Fighting gritty catchy kneecaps and all kinds of tight soft tissues at the moment
Check with your doc/PT of course - but I dealt with a lot of this, and there are some very specific things that help.
At the PT : Find someone who can do Graston technique. Hurts like a b**** but it breaks up all sorts of tight tissue.
For yourself:
Mobilize your kneecap. This is something that squicked me out at first, but I had to learn. Push the kneecap around - side to side, up and down. Also hoooooold it for a minute to each direction, rather than wiggling it around.
Foam roller. The really firm one - from what I've seen the firm ones are always black, the softer ones white - don't ask me why. There's a quad muscle running along the outside of your quad, kind of "3 o'clock" if the kneecap is "12 o'clock." That's the one I need to roll the crap out of. It gets super tight from compensation.
You can try the foam roller for the hamstring and calf, but for me the magic is with a lacrosse ball. I put it under the meaty part of my calf or under my hamstring and roll my body around on it until I find something owie. Then gently roll back and forth an inch or two just as you would a foam roller.
Stretches. Calf stretches. Hamstring stretches. There are a million variants; find the ones that work for you. Hold for 30s to a minute each.
Quad stretches - not sure if you can do this yet or should, though.

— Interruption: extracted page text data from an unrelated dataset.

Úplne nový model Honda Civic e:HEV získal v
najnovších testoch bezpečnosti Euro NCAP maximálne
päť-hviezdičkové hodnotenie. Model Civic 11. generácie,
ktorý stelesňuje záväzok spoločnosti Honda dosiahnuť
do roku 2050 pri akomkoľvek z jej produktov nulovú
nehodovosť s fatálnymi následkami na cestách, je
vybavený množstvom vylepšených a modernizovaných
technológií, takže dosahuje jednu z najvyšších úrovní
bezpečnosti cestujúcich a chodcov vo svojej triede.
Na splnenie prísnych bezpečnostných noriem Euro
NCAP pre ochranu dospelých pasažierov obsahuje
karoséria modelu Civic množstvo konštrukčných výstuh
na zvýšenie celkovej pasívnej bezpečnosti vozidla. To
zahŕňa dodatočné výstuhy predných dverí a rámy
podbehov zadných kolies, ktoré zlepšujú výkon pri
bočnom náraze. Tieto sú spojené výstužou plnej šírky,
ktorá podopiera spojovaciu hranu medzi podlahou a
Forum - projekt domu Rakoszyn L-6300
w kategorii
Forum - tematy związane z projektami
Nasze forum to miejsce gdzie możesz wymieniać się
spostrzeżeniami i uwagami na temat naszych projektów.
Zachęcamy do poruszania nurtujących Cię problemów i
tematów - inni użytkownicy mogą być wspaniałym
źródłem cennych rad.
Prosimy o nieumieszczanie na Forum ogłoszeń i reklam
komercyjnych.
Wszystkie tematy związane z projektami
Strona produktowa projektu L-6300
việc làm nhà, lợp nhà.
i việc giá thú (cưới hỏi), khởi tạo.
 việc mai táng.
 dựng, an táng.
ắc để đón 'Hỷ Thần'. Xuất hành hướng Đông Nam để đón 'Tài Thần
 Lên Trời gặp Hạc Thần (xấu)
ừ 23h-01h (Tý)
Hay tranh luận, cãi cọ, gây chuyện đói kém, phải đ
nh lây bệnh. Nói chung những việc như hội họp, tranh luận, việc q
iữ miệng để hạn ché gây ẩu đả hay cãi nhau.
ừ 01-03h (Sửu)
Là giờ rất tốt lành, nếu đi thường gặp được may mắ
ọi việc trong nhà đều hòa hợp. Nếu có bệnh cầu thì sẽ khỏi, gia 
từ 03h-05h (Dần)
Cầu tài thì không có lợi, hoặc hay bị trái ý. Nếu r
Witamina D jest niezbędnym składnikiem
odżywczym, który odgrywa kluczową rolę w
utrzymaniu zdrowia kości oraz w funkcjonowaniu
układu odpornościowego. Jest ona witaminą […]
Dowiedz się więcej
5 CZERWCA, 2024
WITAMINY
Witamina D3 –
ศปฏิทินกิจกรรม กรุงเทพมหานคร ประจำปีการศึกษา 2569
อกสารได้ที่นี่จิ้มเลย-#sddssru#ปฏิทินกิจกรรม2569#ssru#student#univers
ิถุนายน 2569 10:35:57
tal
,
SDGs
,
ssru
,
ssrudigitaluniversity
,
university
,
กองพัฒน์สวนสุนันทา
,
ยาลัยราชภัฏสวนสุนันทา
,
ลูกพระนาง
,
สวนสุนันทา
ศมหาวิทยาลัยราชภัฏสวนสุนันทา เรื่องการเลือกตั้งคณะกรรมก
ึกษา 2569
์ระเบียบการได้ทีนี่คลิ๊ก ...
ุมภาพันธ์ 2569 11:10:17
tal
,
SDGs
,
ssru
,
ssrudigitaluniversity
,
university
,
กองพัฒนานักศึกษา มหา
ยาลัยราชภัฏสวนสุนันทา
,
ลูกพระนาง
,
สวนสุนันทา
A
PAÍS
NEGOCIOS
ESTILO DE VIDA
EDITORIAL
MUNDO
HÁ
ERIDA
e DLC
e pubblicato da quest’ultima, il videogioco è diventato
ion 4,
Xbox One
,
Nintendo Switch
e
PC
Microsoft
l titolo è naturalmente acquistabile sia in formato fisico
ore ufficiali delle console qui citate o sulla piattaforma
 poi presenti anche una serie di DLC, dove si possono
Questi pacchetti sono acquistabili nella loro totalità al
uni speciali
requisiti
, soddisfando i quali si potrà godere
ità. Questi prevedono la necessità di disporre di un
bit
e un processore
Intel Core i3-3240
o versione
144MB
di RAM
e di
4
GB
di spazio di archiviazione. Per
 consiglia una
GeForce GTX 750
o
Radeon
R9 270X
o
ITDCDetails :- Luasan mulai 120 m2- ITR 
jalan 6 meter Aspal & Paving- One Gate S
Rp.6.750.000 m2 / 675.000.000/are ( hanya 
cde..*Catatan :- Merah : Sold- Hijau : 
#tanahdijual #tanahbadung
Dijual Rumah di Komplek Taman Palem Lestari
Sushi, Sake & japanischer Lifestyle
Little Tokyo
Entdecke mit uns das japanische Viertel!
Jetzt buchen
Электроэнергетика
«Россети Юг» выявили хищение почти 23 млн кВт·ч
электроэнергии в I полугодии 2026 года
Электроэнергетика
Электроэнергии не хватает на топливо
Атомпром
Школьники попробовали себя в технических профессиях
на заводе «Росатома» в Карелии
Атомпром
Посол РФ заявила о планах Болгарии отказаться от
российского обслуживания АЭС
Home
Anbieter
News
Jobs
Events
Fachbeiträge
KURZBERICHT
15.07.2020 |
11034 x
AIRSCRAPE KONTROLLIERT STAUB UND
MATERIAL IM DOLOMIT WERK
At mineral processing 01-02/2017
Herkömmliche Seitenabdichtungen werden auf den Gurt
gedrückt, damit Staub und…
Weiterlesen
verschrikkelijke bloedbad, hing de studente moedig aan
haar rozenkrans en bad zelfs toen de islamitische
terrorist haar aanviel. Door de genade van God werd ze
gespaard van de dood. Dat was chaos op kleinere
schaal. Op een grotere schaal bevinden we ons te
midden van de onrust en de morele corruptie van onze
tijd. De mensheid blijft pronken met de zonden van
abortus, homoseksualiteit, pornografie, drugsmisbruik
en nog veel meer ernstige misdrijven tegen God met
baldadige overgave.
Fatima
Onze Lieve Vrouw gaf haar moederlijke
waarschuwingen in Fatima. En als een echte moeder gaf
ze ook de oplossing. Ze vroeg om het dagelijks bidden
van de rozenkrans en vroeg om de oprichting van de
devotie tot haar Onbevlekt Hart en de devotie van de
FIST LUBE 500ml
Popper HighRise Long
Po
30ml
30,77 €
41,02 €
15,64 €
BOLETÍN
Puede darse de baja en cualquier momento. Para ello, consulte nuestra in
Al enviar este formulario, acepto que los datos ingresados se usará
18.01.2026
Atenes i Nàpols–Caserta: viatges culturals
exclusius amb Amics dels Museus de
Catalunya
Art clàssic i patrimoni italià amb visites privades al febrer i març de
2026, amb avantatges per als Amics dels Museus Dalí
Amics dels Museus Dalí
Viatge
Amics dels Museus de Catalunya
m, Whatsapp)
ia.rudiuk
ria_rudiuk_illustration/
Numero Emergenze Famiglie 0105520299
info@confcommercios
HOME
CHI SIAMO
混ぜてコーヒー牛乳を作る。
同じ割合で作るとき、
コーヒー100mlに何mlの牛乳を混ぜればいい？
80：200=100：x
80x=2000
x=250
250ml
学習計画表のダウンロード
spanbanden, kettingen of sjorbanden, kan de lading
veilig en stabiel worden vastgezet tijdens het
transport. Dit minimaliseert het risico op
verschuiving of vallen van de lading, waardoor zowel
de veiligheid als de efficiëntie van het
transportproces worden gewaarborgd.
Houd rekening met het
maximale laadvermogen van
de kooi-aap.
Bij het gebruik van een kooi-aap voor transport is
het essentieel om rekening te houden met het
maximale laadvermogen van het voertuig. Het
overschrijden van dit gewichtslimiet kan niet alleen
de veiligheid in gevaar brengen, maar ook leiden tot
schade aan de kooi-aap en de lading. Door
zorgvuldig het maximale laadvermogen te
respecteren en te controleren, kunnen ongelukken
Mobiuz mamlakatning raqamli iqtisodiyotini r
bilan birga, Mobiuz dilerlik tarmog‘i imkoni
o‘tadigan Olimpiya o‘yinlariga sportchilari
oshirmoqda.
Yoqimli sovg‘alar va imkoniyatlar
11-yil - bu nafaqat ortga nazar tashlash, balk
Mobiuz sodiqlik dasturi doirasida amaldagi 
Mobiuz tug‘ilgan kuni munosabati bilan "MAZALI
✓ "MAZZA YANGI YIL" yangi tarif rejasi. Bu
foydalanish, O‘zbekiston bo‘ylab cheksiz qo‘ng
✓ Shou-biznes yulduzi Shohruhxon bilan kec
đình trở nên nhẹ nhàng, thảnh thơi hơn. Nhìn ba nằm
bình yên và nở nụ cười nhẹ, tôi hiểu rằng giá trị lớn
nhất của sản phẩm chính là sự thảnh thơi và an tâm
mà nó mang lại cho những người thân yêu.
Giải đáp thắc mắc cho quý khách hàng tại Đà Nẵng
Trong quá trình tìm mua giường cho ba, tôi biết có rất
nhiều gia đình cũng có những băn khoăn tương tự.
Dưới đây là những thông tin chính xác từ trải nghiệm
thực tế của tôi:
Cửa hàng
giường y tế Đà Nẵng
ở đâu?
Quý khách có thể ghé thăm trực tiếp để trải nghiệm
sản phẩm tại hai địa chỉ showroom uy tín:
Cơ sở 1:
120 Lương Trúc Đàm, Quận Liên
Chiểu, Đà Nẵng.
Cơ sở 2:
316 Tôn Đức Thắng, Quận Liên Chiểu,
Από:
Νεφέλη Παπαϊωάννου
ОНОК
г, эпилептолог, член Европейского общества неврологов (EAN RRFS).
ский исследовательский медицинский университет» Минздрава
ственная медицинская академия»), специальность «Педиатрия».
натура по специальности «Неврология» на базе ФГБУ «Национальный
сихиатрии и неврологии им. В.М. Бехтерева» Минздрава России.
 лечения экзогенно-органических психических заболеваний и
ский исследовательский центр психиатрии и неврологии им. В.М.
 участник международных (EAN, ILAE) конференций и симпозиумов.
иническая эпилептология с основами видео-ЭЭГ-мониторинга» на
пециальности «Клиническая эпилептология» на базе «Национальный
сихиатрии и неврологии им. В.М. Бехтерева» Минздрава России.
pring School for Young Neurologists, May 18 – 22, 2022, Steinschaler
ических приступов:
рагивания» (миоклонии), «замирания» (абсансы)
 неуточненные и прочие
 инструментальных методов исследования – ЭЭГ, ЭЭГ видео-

Extension! I bought sandbag weights (the kind designed for extra resistance while walking around) and would prop my foot up on something so that my knee was unsupported, and eventually worked up to ten pounds of weight for 15 minutes. When I started, I could barely do 3 minutes without extra weight.
Hip strength is critical. Things like clamshells; frog walk with resistance; one leg deadlifts / "superman" ...
https://betterbuttchallenge.com/best-butt-exercises-clamshells/ - you don't need to use resistance at first - but you need to focus on the muscle being used. When I started, I was using parts of my quad, not my glutes. You should feel it in the middle of your buttcheek - where the dimple is, roughly.
https://www.popsugar.com/fitness/photo-gallery/28185620/image/28185661/Lateral-Band-Walks - I put the band around my ankles, not my knees. If you don't feel the glutes, try getting lower (without tipping your body forward) or try angling your feet outward.
- but go as far as you can toward your body being parallel to the ground.
For all of these exercises, focus on feeling it in your glutes. If you don't feel it in your glutes, you're not getting the benefit. My PT recently pointed out that some of my knee pain is because I'm allowing my femur to rotate inward, causing grinding against my knee. If my hip were stronger, I wouldn't be rotating.
Again though, I am not a doctor or a PT and I have no idea if these exercises are appropriate to your current state.